On The World of Troubles blog, journalist Jim Foley wrote that MEP was withholding pay from some linguists in dangerous areas. MEP responded that government regulations require a sometimes "cumbersome process which requires signatures from both MEP managers and military points of contact" and without those, pay cannot be disbursed. MEP further noted that the payroll problem had been successfully noted and resolved before Foley published his article.

MEP has also been charged with deploying interpreters who were old or otherwise physically unfit. MEP's response was that it recruits, vets, and trains linguists according to the military's specifications, but does not control their final assignments throughout Afghanistan.
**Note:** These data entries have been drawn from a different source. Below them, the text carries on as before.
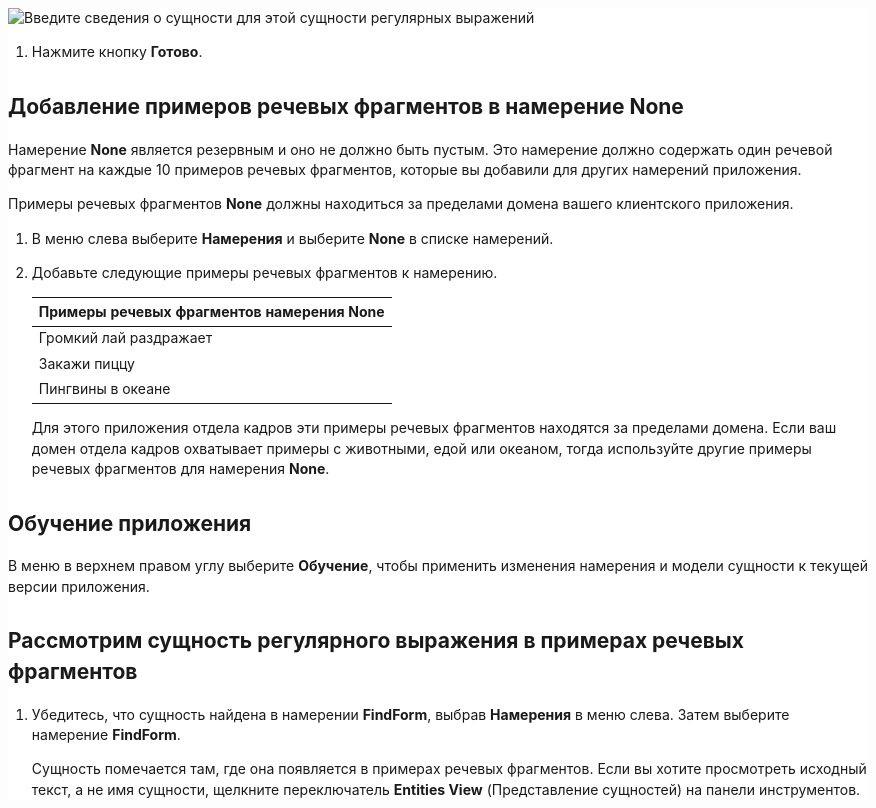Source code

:    ![Введите сведения о сущности для этой сущности регулярных выражений](./media/get-started-portal-build-app/create-regular-expression-entity.png)

1. Нажмите кнопку **Готово**.

## <a name="add-example-utterances-to-the-none-intent"></a>Добавление примеров речевых фрагментов в намерение None

Намерение **None** является резервным и оно не должно быть пустым. Это намерение должно содержать один речевой фрагмент на каждые 10 примеров речевых фрагментов, которые вы добавили для других намерений приложения.

Примеры речевых фрагментов **None** должны находиться за пределами домена вашего клиентского приложения.

1. В меню слева выберите **Намерения** и выберите **None** в списке намерений.

1. Добавьте следующие примеры речевых фрагментов к намерению.

   |Примеры речевых фрагментов намерения None|
   |--|
   |Громкий лай раздражает|
   |Закажи пиццу|
   |Пингвины в океане|

   Для этого приложения отдела кадров эти примеры речевых фрагментов находятся за пределами домена. Если ваш домен отдела кадров охватывает примеры с животными, едой или океаном, тогда используйте другие примеры речевых фрагментов для намерения **None**.

## <a name="train-the-app"></a>Обучение приложения

В меню в верхнем правом углу выберите **Обучение**, чтобы применить изменения намерения и модели сущности к текущей версии приложения.

## <a name="look-at-the-regular-expression-entity-in-the-example-utterances"></a>Рассмотрим сущность регулярного выражения в примерах речевых фрагментов

1. Убедитесь, что сущность найдена в намерении **FindForm**, выбрав **Намерения** в меню слева. Затем выберите намерение **FindForm**.

   Сущность помечается там, где она появляется в примерах речевых фрагментов. Если вы хотите просмотреть исходный текст, а не имя сущности, щелкните переключатель **Entities View** (Представление сущностей) на панели инструментов.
===ABC News report and lawsuit===
In September 2010, ABC News Brian Ross quoted a former MEP employee who alleged in a whistleblower lawsuit that the company had sent unqualified linguists to Afghanistan two years earlier. Disparate commentators criticized ABC's coverage of the story. The Huffington Post's David Isenberg pointed out Ross's use of "weak, secondary sources," and the former employee's financial motives in bringing the case. The American Spectator's Jed Babbin said Ross had "cobbled together information from irrelevant or financially interested sources." Two weeks after the original report aired, the network published a follow-up on its website when US District Judge Leonie Brinkema dismissed the case against MEP without prejudice.

When the case was refiled in November 2010, the same judge allowed the case against MEP to move forward. On February 10, 2011, the lawsuit was dismissed.

===2010 Afghanistan shooting incident===
In January 2010, Mission Essential linguist Ahmad Nasir Ahmadi fired on U.S. personnel in Afghanistan, killing two soldiers and wounding a third before he was killed by an alert army sergeant. Nearly 18 months later, the survivor and family members of the deceased soldiers filed a lawsuit against MEP.

In response, MEP released a statement saying that the army had conducted a thorough investigation of the incident and found the shooting was "the result of the unforeseeable criminal acts" of the shooter, who had been vetted and approved by the US Government. MEP also noted that it had not issued Ahmadi a weapon nor authorized him to use one.

==Awards==
Mission Essential has won several awards.

It won the Entrepreneurs of the Year for Emerging Markets in 2006 and the Business First Fast Fifty in 2007 and 2008. Mission Essential made Inc. magazine's annual roll of the 500 fastest growing companies in 2009–2011.

Washington Technology has listed the company among its Top 100 Government Contractors since 2009, reaching its highest point to date in 2013 at No. 31.
Defense News named Mission Essential to its list of Top 100 defense contractors in 2012, 2013, and 2014.

The Association of the United States Army named Mission Essential its member company of the month for July 2012, noting that, "For the current conflicts with which the US Army is involved, communication can be more valuable than weaponry: so the United States can share its message of good will with those we can help while deciphering the message of those who would do us harm."

In 2010, Mission Essential's ad campaigns won awards from the Columbus Society for Communicating Arts. In 2011, the Columbus Business Journal named Mission Essential the No. 1 government contractor in Central Ohio.